Fox Valley Technical College’s consistent 90% graduate job placement rate doesn’t happen by chance. The high job placement is the result of careful matching of graduates’ skills to employer needs. Employer advisory committees guide the curriculum for each FVTC occupational program, providing real-world business expertise that positions the college’s graduates for employment in their industries. Thanks to these critical partnerships, FVTC graduates hit the ground running in a 21st century workforce.
Employer advisory committees have been part of FVTC’s entire 100-year history. Since 1912, committee members representing area business, health care, and manufacturing organizations have helped FVTC students in many ways. They have ensured that learners work with the latest equipment, study the most current curriculum, and gain experience through real-world internships, clinical placements, and cooperative learning activities.
Chris Matheny, FVTC vice president of Instructional Services and chief academic officer, underscores the importance of this connection to business and industry. “We would be unable to fulfill our mission without the guidance of employer advisory committees,” he says. “Each of our partners, including business owners, managers, and employees, provide a unique perspective on the needs of their industries. They are partners that make sure our graduates have the necessary skills in today’s workforce.”
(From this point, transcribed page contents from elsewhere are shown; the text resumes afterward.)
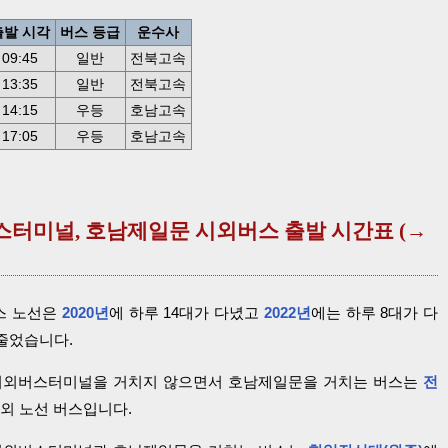
출발 시각
버스 등급
운수사
09:45
일반
전북고속
13:35
일반
전북고속
14:15
우등
호남고속
17:05
우등
호남고속
버스터미널, 호남제일문 시외버스 출발 시간표 (→
스 노선은
2020년
에 하루 14대가 다녔고
2022년
에는 하루 8대가 다
 줄었습니다.
외버스터미널을 거치지 않으면서 호남제일문을 거치는 버스는
전
시외 노선 버스입니다.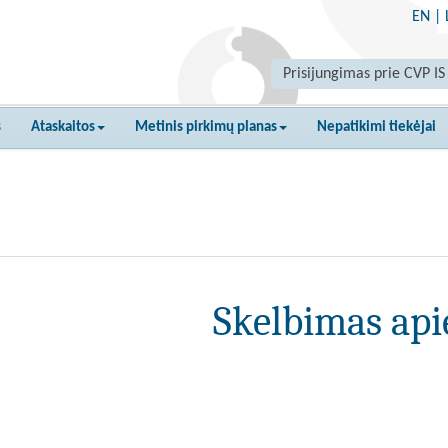
EN
|
Prisijungimas prie CVP IS
s
Ataskaitos
Metinis pirkimų planas
Nepatikimi tiekėjai
Skelbimas api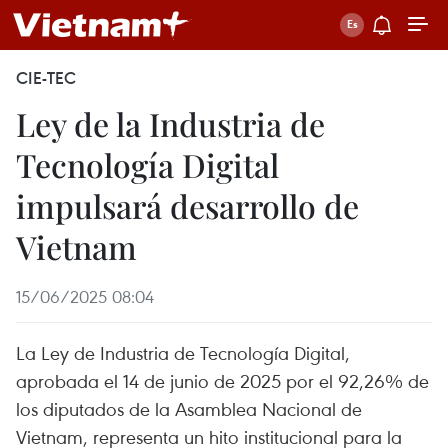
CIE-TEC
Ley de la Industria de
Tecnología Digital
impulsará desarrollo de
Vietnam
15/06/2025 08:04
La Ley de Industria de Tecnología Digital,
aprobada el 14 de junio de 2025 por el 92,26% de
los diputados de la Asamblea Nacional de
Vietnam, representa un hito institucional para la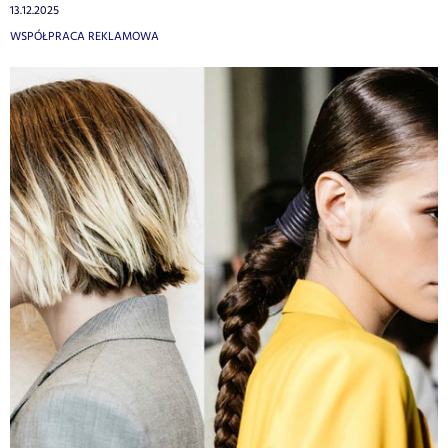
13.12.2025
WSPÓŁPRACA REKLAMOWA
Advisory committee member Greg Peterson, chief of police for the Town of Grand Chute, has worked closely with FVTC for many years on the Criminal Justice advisory committee and now on the new Forensic Science advisory committee. “Our communities rely on Fox Valley Technical College to develop needed training programs,”
he notes. “Right now, I’m on an advisory committee providing input to help shape the college’s new online Forensic Science
program. This program really fills a need for area police departments. Solving crimes more quickly and accurately through forensic skills keeps our communities safer.”
“In our business, there are always new trends and new equipment,” notes Jesse Kinzel of Kinzel Wood Products, an advisory committee member for the college’s Oshkosh-based Wood Manufacturing Technology
program. “Our advisory committee recently shaped new curriculum on finish cabinetry.”
Jesse understands the value of technical training. He and his brother, Gregg, both graduated from the Wood Manufacturing Technology program.
To help guide FVTC’s 200-plus programs, the college engages a diverse group of business representatives on its employer advisory committees. “It’s important for a committee to have representation from large, medium, and small organizations,” notes Kim Winter, senior systems manager at J. J. Keller & Associates, Inc. and committee member for the Information Technology programs. “One of our challenges as a committee is how to stay ahead of what the industry will need. When I was in school, it was computer operations or computer programming. Today, graduates can go into application development, database management, Web development, system networking, security, and so much more.”
“Our employer advisory committee members view their work here as an investment,” states Matheny. “These partnerships can also lead to other forms of collaboration. Whether it is through workplace training opportunities, joint facility projects, or lending their expertise in and out of the classroom, our employer advisory committee members always go above and beyond for the college.”